- WRITTEN TASK
Rewrite the material so that each "chart" becomes "graph", with everything else left untouched.

- Chart comprehension data
┄┄┄┄┄┄┄┄┄┄┄┄┄┄┄┄┄┄┄┄

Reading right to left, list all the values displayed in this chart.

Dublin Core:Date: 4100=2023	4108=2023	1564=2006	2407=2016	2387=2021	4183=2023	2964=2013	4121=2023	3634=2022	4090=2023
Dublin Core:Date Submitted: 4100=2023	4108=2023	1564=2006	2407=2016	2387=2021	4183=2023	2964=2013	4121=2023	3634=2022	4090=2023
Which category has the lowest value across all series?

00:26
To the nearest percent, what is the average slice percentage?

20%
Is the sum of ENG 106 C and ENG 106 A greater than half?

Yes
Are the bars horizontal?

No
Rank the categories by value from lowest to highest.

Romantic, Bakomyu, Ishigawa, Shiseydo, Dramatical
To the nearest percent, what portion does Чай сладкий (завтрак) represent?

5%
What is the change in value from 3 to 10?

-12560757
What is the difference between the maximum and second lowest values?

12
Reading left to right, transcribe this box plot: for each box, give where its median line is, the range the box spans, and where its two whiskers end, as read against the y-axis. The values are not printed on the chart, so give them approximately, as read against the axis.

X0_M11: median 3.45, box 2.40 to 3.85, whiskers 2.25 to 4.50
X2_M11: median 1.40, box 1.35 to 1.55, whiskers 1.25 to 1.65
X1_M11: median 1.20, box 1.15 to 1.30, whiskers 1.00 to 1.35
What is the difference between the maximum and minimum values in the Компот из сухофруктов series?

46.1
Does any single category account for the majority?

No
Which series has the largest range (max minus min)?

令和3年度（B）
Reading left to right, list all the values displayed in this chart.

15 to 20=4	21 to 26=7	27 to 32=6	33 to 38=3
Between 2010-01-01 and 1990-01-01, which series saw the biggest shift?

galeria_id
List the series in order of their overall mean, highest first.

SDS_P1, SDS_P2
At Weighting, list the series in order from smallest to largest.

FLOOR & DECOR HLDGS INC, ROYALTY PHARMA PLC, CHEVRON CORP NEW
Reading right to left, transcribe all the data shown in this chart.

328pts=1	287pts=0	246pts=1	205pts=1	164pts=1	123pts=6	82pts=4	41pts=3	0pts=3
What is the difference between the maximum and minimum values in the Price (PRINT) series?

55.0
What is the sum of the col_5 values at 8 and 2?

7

┄┄┄┄┄┄┄┄┄┄┄┄┄┄┄┄┄┄┄┄

- RESULT OF THIS TASK
Reading right to left, list all the values displayed in this graph.

Dublin Core:Date: 4100=2023	4108=2023	1564=2006	2407=2016	2387=2021	4183=2023	2964=2013	4121=2023	3634=2022	4090=2023
Dublin Core:Date Submitted: 4100=2023	4108=2023	1564=2006	2407=2016	2387=2021	4183=2023	2964=2013	4121=2023	3634=2022	4090=2023
Which category has the lowest value across all series?

00:26
To the nearest percent, what is the average slice percentage?

20%
Is the sum of ENG 106 C and ENG 106 A greater than half?

Yes
Are the bars horizontal?

No
Rank the categories by value from lowest to highest.

Romantic, Bakomyu, Ishigawa, Shiseydo, Dramatical
To the nearest percent, what portion does Чай сладкий (завтрак) represent?

5%
What is the change in value from 3 to 10?

-12560757
What is the difference between the maximum and second lowest values?

12
Reading left to right, transcribe this box plot: for each box, give where its median line is, the range the box spans, and where its two whiskers end, as read against the y-axis. The values are not printed on the graph, so give them approximately, as read against the axis.

X0_M11: median 3.45, box 2.40 to 3.85, whiskers 2.25 to 4.50
X2_M11: median 1.40, box 1.35 to 1.55, whiskers 1.25 to 1.65
X1_M11: median 1.20, box 1.15 to 1.30, whiskers 1.00 to 1.35
What is the difference between the maximum and minimum values in the Компот из сухофруктов series?

46.1
Does any single category account for the majority?

No
Which series has the largest range (max minus min)?

令和3年度（B）
Reading left to right, list all the values displayed in this graph.

15 to 20=4	21 to 26=7	27 to 32=6	33 to 38=3
Between 2010-01-01 and 1990-01-01, which series saw the biggest shift?

galeria_id
List the series in order of their overall mean, highest first.

SDS_P1, SDS_P2
At Weighting, list the series in order from smallest to largest.

FLOOR & DECOR HLDGS INC, ROYALTY PHARMA PLC, CHEVRON CORP NEW
Reading right to left, transcribe all the data shown in this graph.

328pts=1	287pts=0	246pts=1	205pts=1	164pts=1	123pts=6	82pts=4	41pts=3	0pts=3
What is the difference between the maximum and minimum values in the Price (PRINT) series?

55.0
What is the sum of the col_5 values at 8 and 2?

7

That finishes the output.